When pressed for a definition of what they do, many scientists eventually fall back on the notion of falsifiability propounded by the philosopher Karl Popper. A scientific statement, he said, is one that can be proved wrong, like “the sun always rises in the east” or “light in a vacuum travels 186,000 miles a second.” By Popper’s rules, a law of science can never be proved; it can only be used to make a prediction that can be tested, with the possibility of being proved wrong.
But the rules get fuzzy in practice. For example, what is the role of intuition in analyzing a foggy set of data points? James Robert Brown, a philosopher of science at the University of Toronto, said in an e-mail message: “It’s the widespread belief that so-called scientific method is a clear, well-understood thing. Not so.” It is learned by doing, he added, and for that good examples and teachers are needed.
One thing scientists agree on, though, is that the requirement of testability excludes supernatural explanations. The supernatural, by definition, does not have to follow any rules or regularities, so it cannot be tested. “The only claim regularly made by the pro-science side is that supernatural explanations are empty,” Dr. Brown said.

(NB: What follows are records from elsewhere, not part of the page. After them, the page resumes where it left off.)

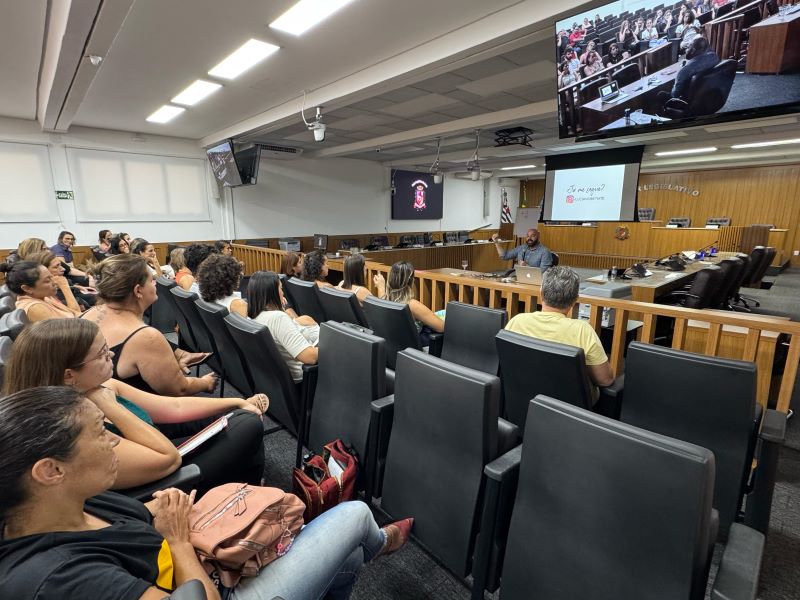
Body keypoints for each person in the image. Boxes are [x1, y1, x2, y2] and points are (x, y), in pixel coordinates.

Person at [0, 385, 413, 600]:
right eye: (99, 433)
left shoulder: (69, 500)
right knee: (355, 515)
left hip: (205, 567)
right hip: (215, 588)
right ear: (51, 470)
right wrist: (179, 542)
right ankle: (379, 542)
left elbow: (140, 524)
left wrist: (171, 518)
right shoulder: (57, 577)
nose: (112, 441)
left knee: (349, 556)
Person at [3, 318, 268, 494]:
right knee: (248, 426)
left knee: (237, 414)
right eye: (102, 354)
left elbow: (173, 408)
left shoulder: (100, 386)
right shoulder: (69, 425)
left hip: (159, 452)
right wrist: (109, 405)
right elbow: (167, 461)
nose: (112, 355)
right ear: (69, 375)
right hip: (161, 482)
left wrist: (236, 401)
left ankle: (250, 489)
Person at [83, 254, 217, 396]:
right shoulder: (145, 336)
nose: (155, 284)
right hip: (140, 414)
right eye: (152, 280)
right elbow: (179, 388)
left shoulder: (88, 314)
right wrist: (206, 382)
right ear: (138, 290)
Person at [505, 266, 614, 400]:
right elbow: (605, 380)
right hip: (568, 410)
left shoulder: (516, 321)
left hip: (522, 398)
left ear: (541, 294)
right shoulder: (582, 331)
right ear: (575, 300)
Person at [247, 271, 319, 382]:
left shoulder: (254, 317)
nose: (283, 293)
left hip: (276, 381)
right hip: (307, 378)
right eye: (281, 289)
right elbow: (310, 357)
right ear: (272, 293)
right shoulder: (278, 318)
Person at [383, 261, 444, 345]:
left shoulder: (383, 300)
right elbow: (442, 327)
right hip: (415, 350)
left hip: (395, 349)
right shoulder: (412, 305)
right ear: (411, 281)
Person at [0, 260, 79, 321]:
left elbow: (76, 313)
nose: (55, 282)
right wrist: (65, 287)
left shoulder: (43, 297)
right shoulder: (35, 308)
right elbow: (71, 335)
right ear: (27, 288)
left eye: (52, 277)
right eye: (47, 280)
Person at [667, 36, 720, 100]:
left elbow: (675, 95)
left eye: (689, 47)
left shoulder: (684, 71)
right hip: (708, 95)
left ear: (693, 50)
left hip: (689, 100)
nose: (686, 49)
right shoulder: (714, 57)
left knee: (661, 94)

The redefinition by the Kansas board will have nothing to do with how science is performed, in Kansas or anywhere else. But Dr. Holton said that if more states changed their standards, it could complicate the lives of science teachers and students around the nation.
He added that Galileo – who started it all, and paid the price – had “a wonderful way” of separating the supernatural from the natural. There are two equally worthy ways to understand the divine, Galileo said. “One was reverent contemplation of the Bible, God’s word,” Dr. Holton said. “The other was through scientific contemplation of the world, which is his creation.
“That is the view that I hope the Kansas school board would have adopted.”